Discover new ways to stretch your imagination, be introduced to new artists, their exhibits, and books to read about them. Expect to excite your mind. Comments are very welcome! -- Rosemary Carstens

Saturday, September 19, 2009

Zooming in: James Atherton

Slender and fit, with silver-white hair and beard, Jim Atherton often appears from the outside to be deep in thoughtful repose. But if you had the super hero gift of reading minds, of “seeing” what is going on inside his head, you might rear back in surprise. Jim’s brain is on steroids—he’s seeing line and form, light and shadow, pattern and design as only a fine art photographer can. You can almost hear the click and whir of digital ASA settings and shutter speeds crackling through his brain as he calculates frame, angle, and negative space.

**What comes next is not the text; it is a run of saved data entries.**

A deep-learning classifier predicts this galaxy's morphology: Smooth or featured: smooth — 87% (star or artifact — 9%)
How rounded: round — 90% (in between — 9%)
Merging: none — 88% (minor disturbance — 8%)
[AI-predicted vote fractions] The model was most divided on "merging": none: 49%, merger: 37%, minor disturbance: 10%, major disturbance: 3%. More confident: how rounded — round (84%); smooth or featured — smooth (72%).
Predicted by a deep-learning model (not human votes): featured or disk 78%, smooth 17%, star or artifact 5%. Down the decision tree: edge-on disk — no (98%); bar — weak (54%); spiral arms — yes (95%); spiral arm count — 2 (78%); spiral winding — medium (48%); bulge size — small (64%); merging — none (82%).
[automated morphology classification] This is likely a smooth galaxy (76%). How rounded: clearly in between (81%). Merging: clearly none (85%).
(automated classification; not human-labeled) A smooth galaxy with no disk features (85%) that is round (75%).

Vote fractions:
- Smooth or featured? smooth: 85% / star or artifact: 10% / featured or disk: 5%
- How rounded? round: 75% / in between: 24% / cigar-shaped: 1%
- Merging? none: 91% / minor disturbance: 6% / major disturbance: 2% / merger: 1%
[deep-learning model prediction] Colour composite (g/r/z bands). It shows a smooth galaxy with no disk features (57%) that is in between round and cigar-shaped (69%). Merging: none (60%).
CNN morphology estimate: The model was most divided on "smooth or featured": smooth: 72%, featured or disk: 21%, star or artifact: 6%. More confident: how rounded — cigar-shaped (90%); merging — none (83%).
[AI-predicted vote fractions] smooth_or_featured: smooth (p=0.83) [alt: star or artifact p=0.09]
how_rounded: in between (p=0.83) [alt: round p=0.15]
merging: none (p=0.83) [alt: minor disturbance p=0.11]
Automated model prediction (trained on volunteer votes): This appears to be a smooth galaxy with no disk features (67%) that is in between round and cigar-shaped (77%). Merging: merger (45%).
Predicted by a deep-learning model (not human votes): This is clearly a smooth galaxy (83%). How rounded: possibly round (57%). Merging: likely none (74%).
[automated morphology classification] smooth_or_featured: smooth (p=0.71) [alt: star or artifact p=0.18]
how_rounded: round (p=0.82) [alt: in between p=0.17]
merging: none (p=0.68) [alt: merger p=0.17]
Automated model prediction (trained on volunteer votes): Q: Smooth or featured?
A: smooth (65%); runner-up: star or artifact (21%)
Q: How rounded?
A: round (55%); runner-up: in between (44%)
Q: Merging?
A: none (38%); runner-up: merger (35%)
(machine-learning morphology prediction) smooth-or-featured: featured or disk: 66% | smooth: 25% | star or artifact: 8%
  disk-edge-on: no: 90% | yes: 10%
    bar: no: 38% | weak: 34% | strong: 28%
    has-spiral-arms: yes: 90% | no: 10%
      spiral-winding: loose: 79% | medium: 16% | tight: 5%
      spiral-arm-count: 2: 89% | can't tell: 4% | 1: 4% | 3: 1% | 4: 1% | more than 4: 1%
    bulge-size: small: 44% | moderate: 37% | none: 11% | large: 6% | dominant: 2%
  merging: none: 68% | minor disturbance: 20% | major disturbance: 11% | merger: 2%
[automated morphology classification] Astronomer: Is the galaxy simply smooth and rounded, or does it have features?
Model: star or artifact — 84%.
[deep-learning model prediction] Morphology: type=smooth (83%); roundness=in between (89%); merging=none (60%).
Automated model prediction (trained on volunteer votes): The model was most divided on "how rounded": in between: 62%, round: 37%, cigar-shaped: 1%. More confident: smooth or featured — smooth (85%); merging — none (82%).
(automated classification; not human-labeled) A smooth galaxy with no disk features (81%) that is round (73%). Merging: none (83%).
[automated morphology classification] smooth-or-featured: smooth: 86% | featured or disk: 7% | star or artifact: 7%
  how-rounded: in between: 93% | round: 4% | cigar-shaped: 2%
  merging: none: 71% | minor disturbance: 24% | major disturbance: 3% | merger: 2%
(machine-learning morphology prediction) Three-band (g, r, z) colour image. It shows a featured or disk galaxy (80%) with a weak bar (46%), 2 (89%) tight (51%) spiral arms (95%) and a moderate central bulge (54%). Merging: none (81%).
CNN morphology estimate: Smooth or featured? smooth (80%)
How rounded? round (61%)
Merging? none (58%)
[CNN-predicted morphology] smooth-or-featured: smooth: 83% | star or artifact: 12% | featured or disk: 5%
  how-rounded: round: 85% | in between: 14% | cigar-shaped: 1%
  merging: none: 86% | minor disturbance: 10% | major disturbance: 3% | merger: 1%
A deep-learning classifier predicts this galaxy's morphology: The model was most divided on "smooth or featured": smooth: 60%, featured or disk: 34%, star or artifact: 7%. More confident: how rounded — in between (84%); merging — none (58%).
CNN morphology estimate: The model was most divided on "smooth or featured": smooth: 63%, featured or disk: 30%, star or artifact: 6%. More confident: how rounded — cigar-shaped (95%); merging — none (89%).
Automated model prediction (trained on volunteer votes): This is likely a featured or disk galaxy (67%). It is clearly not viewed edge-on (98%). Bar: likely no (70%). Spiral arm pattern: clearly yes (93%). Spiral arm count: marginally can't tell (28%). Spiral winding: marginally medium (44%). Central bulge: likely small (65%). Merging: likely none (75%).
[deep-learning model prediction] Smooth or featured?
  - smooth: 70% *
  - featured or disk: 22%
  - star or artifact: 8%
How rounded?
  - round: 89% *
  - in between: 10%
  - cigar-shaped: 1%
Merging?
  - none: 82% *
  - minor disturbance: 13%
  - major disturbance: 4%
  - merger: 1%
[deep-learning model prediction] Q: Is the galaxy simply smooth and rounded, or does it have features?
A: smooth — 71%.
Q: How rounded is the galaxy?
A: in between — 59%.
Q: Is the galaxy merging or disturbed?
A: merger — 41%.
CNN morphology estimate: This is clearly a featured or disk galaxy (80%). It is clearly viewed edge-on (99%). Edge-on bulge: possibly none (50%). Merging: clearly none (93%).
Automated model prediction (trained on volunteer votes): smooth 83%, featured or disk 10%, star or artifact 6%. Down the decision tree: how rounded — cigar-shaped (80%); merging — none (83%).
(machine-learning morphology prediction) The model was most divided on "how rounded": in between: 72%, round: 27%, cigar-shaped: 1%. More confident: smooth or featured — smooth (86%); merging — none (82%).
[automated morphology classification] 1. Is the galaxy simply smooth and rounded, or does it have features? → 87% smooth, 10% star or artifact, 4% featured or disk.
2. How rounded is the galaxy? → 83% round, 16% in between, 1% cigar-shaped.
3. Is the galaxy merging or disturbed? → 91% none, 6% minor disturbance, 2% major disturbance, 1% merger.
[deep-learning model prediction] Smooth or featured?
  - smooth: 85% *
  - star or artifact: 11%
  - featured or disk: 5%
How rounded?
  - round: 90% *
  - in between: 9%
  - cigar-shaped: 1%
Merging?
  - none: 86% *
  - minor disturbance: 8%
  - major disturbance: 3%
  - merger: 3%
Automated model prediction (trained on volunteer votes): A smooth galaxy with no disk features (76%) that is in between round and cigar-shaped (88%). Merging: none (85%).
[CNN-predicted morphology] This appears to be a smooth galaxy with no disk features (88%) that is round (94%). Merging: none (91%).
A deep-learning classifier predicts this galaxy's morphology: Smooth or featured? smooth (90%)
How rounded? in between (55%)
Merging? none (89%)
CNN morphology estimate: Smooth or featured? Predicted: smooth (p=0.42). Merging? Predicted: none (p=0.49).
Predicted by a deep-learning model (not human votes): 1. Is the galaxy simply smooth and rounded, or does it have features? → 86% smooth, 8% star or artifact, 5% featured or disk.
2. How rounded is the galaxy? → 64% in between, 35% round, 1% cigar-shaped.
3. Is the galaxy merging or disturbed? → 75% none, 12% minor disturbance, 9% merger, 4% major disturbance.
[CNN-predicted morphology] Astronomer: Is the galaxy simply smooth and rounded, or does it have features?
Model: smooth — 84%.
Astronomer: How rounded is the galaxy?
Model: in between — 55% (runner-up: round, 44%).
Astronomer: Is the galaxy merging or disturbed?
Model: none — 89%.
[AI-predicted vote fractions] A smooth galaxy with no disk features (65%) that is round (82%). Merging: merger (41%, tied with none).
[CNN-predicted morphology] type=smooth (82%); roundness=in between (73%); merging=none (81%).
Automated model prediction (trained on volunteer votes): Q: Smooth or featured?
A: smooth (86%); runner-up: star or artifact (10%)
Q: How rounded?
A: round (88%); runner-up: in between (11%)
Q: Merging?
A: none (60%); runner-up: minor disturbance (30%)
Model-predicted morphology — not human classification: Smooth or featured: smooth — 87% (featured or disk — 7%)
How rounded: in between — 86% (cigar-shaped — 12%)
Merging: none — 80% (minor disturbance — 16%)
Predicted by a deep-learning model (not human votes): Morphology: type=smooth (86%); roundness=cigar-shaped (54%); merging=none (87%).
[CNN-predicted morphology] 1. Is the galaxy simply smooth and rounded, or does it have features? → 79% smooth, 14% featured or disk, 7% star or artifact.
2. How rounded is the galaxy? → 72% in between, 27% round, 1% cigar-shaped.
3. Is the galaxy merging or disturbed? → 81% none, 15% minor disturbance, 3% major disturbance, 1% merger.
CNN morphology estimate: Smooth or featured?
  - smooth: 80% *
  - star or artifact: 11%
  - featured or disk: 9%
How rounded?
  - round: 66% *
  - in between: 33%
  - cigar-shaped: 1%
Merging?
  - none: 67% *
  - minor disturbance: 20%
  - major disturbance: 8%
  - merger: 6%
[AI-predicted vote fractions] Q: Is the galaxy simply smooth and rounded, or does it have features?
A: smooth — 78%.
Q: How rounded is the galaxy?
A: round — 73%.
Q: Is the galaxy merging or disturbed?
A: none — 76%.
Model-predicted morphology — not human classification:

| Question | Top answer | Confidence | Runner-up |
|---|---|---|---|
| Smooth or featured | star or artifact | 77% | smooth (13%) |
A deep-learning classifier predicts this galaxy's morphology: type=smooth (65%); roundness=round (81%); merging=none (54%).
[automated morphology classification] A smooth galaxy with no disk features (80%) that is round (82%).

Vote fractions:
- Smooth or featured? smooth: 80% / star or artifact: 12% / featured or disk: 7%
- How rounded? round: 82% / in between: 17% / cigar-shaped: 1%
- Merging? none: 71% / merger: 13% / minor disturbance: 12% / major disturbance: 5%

Atherton works in a private studio in Boulder, Colorado, which he says “becomes a stage where intimate performances play out under lights and in front of backdrops.” Because he does not want to simply report what he sees, but to penetrate the emotion and essence behind his subject matter, Jim loves photographing people. He works directorially, with a light hand, coaxing his subjects to forget he is there and to drop any self-consciousness or inhibition. He seeks revelation, something in the eyes, the line of a belly, the electric connection between people. Although Atherton says his passion is photographing people, the elegant shot to the right speaks volumes about his skillfully rendered still lifes.

Whether photographing individuals, mothers and their babies, a ruby-red cluster of tulips patterned against a stark black background, or the clasping of time-weathered hands, Jim Atherton (to the left) brings sophistication and an empathetic eye to the finished product, bridging the gap between subject and ultimate viewer with a message beyond the surface.

To see more of this fine art photographer’s work or to contact him:


Jerrie said...

Love pure black and white photos. Hope we never think they're old fashioned like black and white movies.

ClaireWalter said...

I see a B&W counterpart to a Georgia O'Keeffe painting in that lily. Anyone else?

AMIT said...

You have posted such a clean pictures with article.